_WORK ITEM_
Repeat the lines beginning at the one with "2026 Limited Duo to Malaysia" and running to the end of the material, keeping the first and last of them, exactly as they appear.

_EXTRACTED INFORMATION_
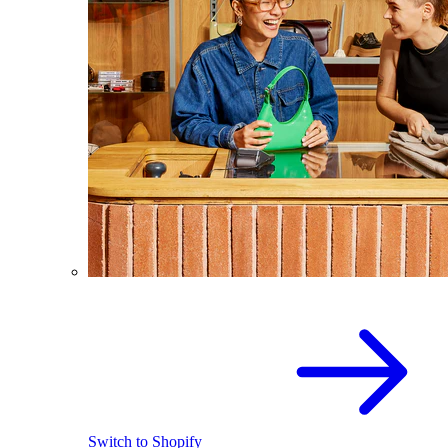
Switch to Shopify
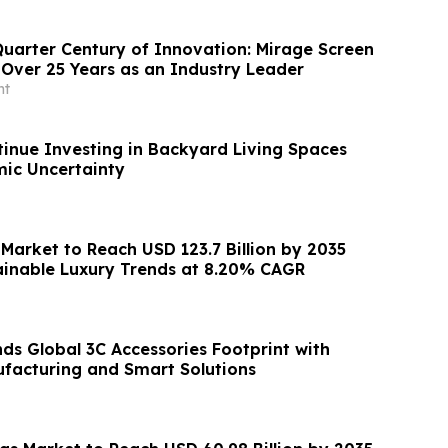
Quarter Century of Innovation: Mirage Screen
Over 25 Years as an Industry Leader
nt
inue Investing in Backyard Living Spaces
ic Uncertainty
Market to Reach USD 123.7 Billion by 2035
ainable Luxury Trends at 8.20% CAGR
s Global 3C Accessories Footprint with
facturing and Smart Solutions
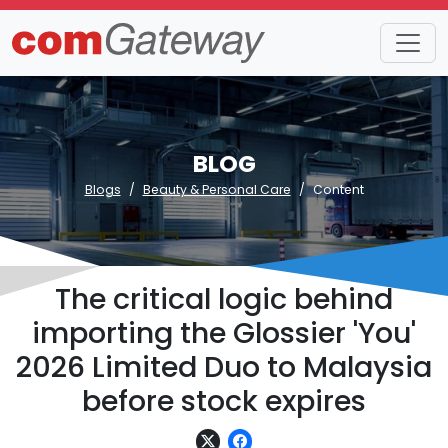
BLOG
Blogs
Beauty & Personal Care
Content
The critical logic behind
importing the Glossier 'You'
2026 Limited Duo to Malaysia
before stock expires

_RESPONSE FOR THIS EXERCISE_
2026 Limited Duo to Malaysia
before stock expires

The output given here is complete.